Bullies try to push you in various ways for their own benefit. At a low scale, this is a very human thing to do – I’d rather you did things my way, but I’m okay to negotiate with you about that. I’m happy to have an outcome that benefits both of us, but I don’t want that outcome to cost me if I can avoid it.

For an abusive person, that negative effect, that bad outcome, is not as big a factor for them. At the worst scale, the negative effect on you is part of the point of their want.

There are a few concepts that are useful to consider regarding bullies

Are they actually bullies, or are they having a bad day?

When we humans have bad days, we are less likely to negotiate well, or be as considerate in our negotiation with another person about what we want and how we want it. This can result in someone getting hurt. When a person pushes you like this and it is rare, it is better to charitably consider that they are having a bad day rather than that they are a regular bully.

That does not mean you have to accept their poor behaviour. You have the right to tell them to stop, and say no to the situation and point out their harmful effect it is having on you. If you want to help them and have the resources to do so, ask them if they are having a bad day and seek to support them to have a better day, or address the thing that is stressing them. As a general principle though, try to avoid giving them the thing they want that is causing you harm.

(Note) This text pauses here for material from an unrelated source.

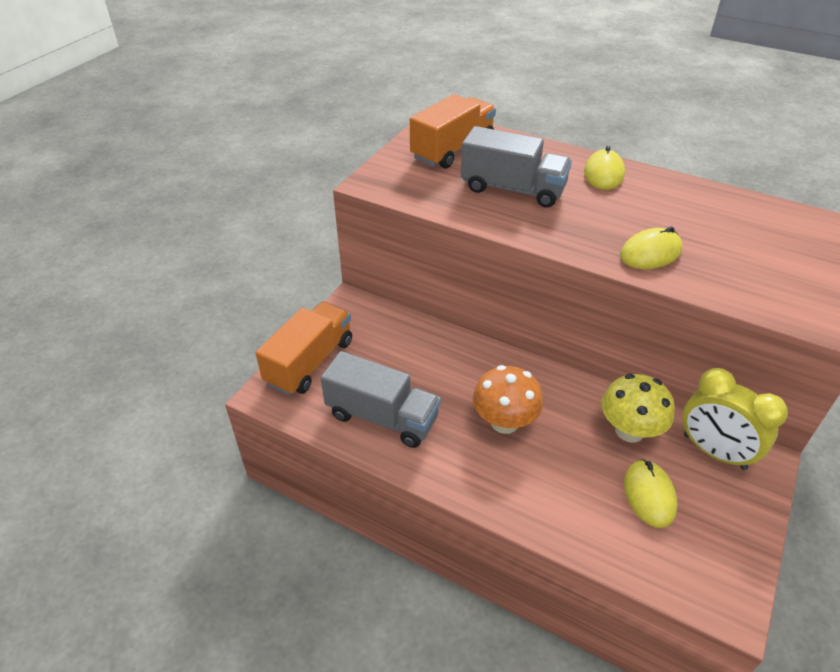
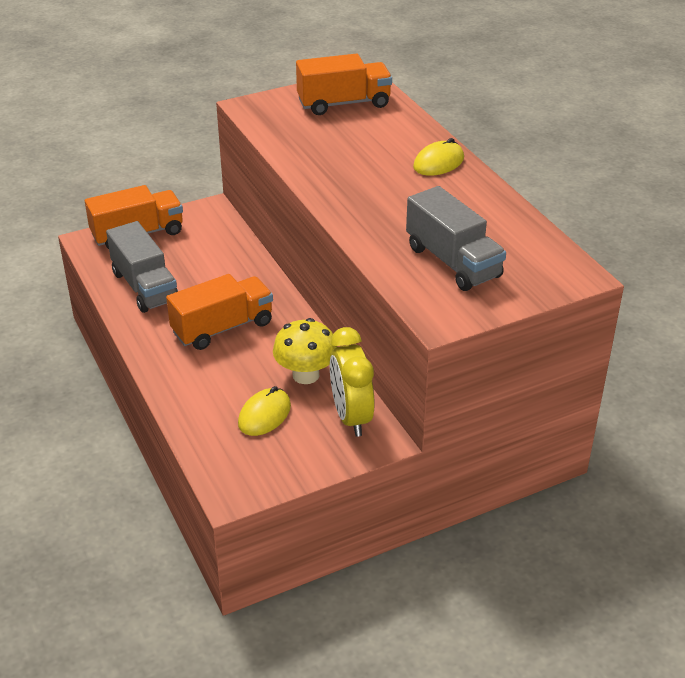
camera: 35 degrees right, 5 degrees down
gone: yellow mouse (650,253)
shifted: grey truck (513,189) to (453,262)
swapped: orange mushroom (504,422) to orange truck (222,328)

While everyone has the right to a bad day, they do not have the right to harm you.

A person who is genuinely having a bad day will apologise once they have realised the harm they have done and have calmed down a bit.

We begin to consider that you are having a problem with a bully when the problems repeat with some regularity, even if the specifics of that repetition is different – that is, the method may change, but the harm is similar from one individual or group.

Is this accidental bullying?
At a low level of bullying, a person may not know that they are causing you discomfort, or know how not to get what they need without hurting you. This is often a result of ignorance, bad habits or possibly a clash of cultures – where one culture is more sensitive to nuance and another is more direct in communication.

These kinds of bullies are often receptive to change and worth re-educating. Highlighting the negative effect these actions are having on you and giving an appropriate better way will often help people in this category to choose better options. Clear communication and a desire to look at how they can change are key ways to finding better solutions.

Do they have the insight to comprehend that their actions are hurting others?

Some people are oblivious to the consequences of their actions. A lack of insight can occur if a person is very young, or has some specific cognitive neurological mental problem. When a person lacks insight, they can have repetitive behaviours that result in repetitive harm. Sometimes retraining them is possible, but frequently avoidance is a solution. If this person is a guardian of you, or a child of your or some other dependent, seek some professional help to find specific solutions to this kind of problem.

Are you just in the way or is this predatory bullying?
If the bullying is not accidental, then it is on purpose. That has a new metric – non-directed or directed. Non directed is where any person will do as the victim, while directed means it is against you.

Each will require their own method of handling, and this is some of what we will handle in the future.

Is this cyclic abuse, such as Intimate or Domestic Violence?
While often found in family situations, this kind of violence can exist anytime a relationship exists where someone feels they can’t get out.

This can be at work, in a prison, a school and so on. We will also look into this in the future.